▶ **MATERIAL FOR THIS EXERCISE**:
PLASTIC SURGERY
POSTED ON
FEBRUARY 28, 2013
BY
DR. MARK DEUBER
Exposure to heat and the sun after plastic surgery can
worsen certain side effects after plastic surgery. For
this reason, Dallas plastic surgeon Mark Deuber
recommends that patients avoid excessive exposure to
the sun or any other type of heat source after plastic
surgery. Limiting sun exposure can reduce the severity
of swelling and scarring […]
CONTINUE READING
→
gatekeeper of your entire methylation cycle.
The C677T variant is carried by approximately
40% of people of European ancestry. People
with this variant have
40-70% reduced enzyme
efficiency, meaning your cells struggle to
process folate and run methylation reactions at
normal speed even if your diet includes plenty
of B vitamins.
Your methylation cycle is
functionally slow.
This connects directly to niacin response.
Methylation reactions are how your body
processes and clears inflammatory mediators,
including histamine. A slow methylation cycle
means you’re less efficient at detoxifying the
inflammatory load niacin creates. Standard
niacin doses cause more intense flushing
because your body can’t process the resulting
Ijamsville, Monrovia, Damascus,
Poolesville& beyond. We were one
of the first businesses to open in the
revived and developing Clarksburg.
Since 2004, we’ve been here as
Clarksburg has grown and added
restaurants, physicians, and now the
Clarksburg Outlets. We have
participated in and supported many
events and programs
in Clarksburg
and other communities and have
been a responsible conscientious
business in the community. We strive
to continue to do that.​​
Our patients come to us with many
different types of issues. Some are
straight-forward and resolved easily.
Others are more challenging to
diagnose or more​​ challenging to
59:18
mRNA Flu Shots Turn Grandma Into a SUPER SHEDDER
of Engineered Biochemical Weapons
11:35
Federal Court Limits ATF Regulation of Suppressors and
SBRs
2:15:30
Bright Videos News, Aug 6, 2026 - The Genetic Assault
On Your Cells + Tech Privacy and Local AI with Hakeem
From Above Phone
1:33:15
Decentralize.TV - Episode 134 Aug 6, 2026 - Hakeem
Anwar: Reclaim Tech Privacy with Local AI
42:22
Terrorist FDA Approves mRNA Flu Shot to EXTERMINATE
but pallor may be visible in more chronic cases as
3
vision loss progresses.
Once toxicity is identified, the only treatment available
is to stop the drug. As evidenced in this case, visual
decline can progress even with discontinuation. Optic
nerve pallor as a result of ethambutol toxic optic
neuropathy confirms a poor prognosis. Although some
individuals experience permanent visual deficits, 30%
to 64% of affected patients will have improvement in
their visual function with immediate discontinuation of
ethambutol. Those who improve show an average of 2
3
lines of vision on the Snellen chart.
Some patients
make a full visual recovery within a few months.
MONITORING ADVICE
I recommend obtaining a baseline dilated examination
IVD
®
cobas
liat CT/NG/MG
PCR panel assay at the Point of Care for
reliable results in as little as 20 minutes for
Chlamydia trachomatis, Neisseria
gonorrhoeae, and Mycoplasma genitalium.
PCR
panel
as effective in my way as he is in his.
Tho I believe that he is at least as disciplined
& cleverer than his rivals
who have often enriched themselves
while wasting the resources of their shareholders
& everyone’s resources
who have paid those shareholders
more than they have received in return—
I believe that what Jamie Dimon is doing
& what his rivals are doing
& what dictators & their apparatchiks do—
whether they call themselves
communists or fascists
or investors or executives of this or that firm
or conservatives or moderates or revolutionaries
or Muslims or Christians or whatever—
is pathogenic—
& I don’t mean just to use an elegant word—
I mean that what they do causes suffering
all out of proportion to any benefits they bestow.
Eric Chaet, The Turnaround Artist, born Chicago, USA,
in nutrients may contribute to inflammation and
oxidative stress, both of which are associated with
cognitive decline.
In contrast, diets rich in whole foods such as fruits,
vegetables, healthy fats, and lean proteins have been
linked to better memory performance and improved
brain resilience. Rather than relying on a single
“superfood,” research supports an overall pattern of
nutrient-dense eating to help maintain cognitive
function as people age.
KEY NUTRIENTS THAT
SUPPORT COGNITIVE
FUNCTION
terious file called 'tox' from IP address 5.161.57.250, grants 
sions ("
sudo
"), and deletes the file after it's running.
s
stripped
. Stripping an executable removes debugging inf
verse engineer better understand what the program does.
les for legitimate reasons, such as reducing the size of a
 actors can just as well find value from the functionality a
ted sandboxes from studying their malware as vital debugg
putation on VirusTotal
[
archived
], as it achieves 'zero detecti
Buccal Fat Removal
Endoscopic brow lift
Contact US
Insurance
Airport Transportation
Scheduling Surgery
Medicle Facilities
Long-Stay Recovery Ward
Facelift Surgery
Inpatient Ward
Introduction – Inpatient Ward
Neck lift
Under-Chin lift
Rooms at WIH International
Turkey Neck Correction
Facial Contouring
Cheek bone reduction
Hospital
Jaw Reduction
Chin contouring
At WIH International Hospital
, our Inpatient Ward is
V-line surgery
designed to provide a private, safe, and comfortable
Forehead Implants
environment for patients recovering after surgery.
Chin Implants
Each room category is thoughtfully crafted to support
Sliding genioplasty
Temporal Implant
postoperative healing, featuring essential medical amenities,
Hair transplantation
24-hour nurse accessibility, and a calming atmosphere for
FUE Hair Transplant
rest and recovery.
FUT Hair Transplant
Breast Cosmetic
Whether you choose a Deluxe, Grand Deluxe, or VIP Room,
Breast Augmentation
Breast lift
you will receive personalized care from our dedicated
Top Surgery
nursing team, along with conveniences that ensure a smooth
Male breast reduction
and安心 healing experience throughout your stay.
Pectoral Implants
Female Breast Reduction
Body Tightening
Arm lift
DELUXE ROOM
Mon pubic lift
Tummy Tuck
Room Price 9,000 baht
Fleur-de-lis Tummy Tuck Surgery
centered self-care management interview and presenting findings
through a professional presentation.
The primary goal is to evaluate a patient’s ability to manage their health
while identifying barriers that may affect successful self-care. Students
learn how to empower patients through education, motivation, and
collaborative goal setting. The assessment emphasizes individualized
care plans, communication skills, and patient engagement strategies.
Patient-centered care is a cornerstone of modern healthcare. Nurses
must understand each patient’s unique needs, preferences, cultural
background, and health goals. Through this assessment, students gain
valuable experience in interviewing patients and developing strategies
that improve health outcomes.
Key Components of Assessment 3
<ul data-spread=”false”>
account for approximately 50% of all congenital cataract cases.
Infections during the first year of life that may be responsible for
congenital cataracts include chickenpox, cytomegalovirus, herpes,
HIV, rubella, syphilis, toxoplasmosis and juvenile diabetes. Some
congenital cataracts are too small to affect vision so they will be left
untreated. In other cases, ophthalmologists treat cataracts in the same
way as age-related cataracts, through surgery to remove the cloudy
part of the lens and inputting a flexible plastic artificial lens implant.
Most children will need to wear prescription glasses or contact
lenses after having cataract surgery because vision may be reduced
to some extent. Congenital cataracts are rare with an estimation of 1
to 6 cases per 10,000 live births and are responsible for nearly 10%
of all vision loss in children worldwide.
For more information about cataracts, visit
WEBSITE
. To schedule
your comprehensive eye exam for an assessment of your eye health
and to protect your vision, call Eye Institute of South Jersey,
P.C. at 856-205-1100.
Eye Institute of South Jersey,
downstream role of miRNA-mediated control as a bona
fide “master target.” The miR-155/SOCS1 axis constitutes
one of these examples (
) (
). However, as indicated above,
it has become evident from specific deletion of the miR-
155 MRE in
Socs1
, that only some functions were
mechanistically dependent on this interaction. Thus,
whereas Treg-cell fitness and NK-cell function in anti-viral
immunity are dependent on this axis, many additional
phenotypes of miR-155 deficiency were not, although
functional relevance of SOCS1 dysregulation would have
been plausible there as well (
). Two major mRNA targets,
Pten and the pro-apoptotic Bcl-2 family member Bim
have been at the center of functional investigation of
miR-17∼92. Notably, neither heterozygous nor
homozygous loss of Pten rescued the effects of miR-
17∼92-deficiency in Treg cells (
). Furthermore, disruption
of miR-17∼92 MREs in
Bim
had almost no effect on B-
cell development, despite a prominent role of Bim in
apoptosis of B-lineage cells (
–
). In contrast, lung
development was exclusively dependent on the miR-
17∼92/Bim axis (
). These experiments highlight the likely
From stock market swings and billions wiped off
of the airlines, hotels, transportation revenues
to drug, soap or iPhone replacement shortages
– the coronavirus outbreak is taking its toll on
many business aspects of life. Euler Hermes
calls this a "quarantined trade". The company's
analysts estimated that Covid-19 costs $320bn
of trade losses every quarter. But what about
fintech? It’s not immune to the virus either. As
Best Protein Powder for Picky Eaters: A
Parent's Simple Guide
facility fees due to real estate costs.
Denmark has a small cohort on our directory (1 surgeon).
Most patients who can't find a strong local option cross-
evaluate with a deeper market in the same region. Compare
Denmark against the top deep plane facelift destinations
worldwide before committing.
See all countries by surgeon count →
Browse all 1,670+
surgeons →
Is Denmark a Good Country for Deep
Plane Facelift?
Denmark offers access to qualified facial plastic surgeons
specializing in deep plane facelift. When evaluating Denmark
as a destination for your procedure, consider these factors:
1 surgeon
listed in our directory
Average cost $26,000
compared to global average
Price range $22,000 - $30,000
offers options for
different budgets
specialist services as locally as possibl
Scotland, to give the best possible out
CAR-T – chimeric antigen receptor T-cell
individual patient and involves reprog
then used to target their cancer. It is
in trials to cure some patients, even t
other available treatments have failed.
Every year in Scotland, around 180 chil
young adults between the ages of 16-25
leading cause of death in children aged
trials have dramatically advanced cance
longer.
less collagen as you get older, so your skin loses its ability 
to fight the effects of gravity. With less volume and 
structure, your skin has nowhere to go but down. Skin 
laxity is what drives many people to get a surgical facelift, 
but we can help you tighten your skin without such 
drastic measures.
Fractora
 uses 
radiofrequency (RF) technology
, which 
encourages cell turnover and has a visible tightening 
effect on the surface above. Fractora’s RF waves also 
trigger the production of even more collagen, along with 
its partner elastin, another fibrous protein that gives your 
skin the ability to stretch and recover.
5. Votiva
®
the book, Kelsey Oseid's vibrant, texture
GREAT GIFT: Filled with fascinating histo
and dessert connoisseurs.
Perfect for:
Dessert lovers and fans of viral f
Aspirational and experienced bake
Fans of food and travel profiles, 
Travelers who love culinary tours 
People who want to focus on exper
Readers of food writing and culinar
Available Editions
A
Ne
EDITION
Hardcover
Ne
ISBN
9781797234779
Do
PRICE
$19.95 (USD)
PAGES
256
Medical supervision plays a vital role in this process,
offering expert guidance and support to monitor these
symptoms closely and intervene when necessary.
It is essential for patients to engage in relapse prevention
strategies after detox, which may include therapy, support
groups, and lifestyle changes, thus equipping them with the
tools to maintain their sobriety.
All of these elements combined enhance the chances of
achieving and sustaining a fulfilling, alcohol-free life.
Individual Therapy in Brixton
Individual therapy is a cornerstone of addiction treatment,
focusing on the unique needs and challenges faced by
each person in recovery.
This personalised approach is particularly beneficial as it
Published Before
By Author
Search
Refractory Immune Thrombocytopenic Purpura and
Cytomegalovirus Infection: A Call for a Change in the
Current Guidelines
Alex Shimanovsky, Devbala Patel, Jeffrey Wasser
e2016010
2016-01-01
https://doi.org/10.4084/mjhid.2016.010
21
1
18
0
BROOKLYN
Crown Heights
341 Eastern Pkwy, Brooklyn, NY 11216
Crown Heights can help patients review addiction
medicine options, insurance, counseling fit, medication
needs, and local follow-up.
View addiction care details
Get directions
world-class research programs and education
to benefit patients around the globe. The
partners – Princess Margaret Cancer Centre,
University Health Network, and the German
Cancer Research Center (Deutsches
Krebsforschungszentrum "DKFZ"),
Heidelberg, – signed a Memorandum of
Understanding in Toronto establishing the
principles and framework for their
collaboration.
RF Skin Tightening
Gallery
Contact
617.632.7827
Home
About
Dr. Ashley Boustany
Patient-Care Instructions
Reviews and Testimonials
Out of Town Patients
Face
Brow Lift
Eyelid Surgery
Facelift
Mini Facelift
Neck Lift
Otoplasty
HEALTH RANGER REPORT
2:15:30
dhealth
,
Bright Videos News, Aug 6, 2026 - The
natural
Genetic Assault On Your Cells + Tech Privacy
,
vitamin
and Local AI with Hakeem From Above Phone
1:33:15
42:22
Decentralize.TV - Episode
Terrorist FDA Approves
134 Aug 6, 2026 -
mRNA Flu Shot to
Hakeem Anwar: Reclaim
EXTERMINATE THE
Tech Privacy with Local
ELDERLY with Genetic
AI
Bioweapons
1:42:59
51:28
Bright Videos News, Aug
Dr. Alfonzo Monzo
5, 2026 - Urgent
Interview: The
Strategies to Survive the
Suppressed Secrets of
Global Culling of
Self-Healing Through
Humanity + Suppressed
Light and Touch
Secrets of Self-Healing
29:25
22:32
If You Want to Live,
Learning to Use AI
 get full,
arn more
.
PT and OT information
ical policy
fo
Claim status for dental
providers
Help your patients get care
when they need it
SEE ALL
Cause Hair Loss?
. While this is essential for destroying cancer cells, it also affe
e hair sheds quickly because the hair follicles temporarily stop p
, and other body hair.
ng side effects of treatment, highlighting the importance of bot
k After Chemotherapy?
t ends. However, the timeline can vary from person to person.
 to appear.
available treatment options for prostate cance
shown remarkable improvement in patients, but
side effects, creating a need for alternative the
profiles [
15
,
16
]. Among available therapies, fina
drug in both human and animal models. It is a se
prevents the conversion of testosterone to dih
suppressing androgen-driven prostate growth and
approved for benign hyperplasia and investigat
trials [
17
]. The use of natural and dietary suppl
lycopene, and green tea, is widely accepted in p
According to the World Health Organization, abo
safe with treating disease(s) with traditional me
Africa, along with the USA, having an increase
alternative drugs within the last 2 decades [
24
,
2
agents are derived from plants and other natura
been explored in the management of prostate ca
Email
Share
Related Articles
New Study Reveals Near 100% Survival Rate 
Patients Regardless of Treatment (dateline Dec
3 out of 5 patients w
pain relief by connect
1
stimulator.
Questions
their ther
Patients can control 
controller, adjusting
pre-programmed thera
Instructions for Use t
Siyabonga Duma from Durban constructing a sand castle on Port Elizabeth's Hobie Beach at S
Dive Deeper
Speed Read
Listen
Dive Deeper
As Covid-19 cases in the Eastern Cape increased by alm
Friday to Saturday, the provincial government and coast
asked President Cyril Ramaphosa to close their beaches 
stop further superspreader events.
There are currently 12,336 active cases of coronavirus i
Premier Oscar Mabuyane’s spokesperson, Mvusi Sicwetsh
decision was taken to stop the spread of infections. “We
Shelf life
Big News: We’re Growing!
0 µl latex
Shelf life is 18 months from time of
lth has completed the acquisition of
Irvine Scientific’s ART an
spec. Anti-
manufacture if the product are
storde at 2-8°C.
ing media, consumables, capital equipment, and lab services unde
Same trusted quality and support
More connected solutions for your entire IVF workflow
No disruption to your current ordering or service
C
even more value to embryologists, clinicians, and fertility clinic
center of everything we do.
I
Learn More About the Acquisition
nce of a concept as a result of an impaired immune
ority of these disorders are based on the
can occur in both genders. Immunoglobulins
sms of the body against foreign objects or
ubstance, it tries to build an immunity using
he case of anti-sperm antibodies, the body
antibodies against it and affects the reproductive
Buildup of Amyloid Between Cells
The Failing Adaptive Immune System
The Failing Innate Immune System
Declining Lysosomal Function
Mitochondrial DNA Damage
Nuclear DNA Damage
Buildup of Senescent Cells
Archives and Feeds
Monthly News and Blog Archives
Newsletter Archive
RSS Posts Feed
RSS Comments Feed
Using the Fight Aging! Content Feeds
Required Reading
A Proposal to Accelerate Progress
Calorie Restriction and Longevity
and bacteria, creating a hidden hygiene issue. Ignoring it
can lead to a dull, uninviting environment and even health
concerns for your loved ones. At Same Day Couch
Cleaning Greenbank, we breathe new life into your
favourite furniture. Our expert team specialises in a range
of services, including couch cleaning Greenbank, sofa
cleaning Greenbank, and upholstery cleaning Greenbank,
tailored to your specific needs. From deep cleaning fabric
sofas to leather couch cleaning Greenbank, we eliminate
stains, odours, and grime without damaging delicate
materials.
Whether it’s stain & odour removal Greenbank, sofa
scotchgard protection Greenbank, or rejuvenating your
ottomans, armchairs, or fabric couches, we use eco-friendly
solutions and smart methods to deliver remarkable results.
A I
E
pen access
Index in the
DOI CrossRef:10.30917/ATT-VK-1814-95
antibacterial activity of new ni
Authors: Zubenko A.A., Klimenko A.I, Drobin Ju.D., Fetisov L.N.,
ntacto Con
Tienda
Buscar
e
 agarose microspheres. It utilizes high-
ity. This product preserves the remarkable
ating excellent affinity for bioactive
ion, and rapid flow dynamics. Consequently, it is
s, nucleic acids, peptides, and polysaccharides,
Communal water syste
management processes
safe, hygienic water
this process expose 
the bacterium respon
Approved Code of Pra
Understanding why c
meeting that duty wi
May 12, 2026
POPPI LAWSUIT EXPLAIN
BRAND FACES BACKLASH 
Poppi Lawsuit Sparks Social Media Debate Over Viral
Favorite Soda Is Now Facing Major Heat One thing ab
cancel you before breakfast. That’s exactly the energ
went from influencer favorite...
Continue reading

▶ **WHAT YOU NEED TO DO**: With the first line of the material as the start and the line containing "this reason, Dallas" as the end, repeat that span exactly and add nothing.

▶ **OUTPUT BELOW**:
PLASTIC SURGERY
POSTED ON
FEBRUARY 28, 2013
BY
DR. MARK DEUBER
Exposure to heat and the sun after plastic surgery can
worsen certain side effects after plastic surgery. For
this reason, Dallas plastic surgeon Mark Deuber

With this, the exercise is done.